-- Passage shown follows --
Bloomberg Law
July 16, 2020, 9:28 PM

Federal Court Declines to Force Mine Agency to Create Virus Rule

Fatima Hussein
Fatima Hussein
Legal Reporter

The U.S. Court of Appeals for the District of Columbia Circuit declined to force the nation’s mine safety regulator to create an emergency temporary standard to protect mine workers from Covid-19.

In a Thursday order, U.S. Circuit judges David S. Tatel, Thomas B. Griffith, and Patricia A. Millett, said “MSHA has assured the court that it views its existing standards as imposing COVID-related duties on mine operators and that it is issuing citations with respect to COVID-related violations.”

The latest development follows the D.C. Circuit’s rejection of the AFL-CIO labor federation’s request to compel the Occupational Safety and Health Administration to issue an emergency temporary standard to protect workers from the novel coronavirus.

The United Mine Workers of America International Union and the United Steel, Paper and Forestry, Rubber, Manufacturing, Energy, Allied Industrial and Service Workers jointly filed a petition June 16 seeking a court order forcing the Mine Safety and Health Administration to create an emergency standard.

MSHA immediately rejected the calls for a new standard and, in a June filing, said that asking the agency to issue an emergency standard “would not guarantee an effective response to COVID-19, and in fact could have the opposite effect.”

There are so many differences among mines—such as size, geologies, and mining methods—and among infectious diseases, that a broad emergency temporary standard would be ineffective, the agency said in response to the union’s petition. “MSHA has decades of experience regulating mines, and it knows its needs for executing its mission. An ETS for COVID-19 is not one of them.”

A representative from MSHA didn’t immediately respond to a request for comment. Representatives from the unions weren’t immediately available.

The case is In re: United Mine Workers of America, et al, D.C. Cir., No. 20-01215, 7/16/20.
-- Passage shown concluded --
- What the task requires -
Translate this sentence from the article on the mine safety court ruling into Spanish: "A representative from MSHA didn't immediately respond to a request for comment." The records have no connection to the article.
-- Records shown follows --
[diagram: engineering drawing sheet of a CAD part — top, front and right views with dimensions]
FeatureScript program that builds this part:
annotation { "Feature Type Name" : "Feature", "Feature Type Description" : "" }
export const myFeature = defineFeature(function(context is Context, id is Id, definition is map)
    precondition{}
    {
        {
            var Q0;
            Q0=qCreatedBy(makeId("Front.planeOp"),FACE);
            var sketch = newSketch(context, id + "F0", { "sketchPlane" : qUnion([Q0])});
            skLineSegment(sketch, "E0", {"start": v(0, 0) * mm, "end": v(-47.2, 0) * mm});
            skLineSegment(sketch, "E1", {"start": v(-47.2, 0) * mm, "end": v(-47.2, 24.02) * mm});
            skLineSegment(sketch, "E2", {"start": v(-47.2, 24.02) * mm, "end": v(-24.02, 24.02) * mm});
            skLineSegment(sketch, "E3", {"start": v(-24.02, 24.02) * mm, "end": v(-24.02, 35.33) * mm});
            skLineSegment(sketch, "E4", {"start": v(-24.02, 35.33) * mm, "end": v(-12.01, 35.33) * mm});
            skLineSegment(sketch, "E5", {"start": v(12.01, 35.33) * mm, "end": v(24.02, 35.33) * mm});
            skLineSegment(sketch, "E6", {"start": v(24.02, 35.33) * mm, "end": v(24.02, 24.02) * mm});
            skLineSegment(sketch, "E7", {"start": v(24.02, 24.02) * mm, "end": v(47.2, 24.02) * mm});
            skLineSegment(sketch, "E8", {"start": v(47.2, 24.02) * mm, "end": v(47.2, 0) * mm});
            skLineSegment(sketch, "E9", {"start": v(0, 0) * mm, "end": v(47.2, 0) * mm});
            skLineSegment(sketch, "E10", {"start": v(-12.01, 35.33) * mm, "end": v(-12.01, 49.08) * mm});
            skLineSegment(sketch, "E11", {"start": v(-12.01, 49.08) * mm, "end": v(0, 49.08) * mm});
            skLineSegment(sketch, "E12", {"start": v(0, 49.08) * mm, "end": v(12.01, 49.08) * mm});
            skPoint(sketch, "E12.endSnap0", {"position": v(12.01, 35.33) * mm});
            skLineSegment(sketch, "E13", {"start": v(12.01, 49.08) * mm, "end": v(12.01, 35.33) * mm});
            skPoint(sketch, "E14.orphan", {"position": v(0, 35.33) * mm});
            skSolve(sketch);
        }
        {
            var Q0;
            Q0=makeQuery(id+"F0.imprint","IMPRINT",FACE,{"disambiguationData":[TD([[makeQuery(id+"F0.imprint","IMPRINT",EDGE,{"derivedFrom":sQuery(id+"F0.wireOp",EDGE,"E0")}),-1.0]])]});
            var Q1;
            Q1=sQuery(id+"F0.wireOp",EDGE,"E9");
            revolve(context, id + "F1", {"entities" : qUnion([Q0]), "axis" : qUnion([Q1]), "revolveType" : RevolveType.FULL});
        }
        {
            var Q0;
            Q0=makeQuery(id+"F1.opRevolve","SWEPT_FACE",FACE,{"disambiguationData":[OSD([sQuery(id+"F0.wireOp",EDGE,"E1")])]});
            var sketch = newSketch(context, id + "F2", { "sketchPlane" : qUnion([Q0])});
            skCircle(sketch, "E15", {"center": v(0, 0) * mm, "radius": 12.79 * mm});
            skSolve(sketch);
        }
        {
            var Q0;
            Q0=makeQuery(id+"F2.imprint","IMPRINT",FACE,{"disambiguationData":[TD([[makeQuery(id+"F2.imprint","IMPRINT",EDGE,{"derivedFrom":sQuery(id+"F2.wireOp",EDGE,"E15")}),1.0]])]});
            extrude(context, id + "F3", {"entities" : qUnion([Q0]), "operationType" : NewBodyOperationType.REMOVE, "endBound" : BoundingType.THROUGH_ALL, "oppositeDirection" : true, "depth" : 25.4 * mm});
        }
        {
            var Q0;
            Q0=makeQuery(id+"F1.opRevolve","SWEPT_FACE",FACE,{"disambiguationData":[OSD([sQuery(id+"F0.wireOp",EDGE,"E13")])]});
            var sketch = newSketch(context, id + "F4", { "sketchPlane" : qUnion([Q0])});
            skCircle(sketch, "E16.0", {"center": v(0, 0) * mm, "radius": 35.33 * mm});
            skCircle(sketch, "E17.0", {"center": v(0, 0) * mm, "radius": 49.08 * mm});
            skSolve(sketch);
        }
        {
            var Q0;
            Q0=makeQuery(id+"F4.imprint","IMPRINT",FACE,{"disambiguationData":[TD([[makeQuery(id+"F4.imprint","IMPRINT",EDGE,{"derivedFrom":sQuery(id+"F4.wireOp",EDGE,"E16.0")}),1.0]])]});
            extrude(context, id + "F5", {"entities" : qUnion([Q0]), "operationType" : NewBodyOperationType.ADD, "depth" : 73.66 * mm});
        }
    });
-- Records shown concluded --
- Result below -
Un representante de la MSHA no respondió de inmediato a una solicitud de comentarios.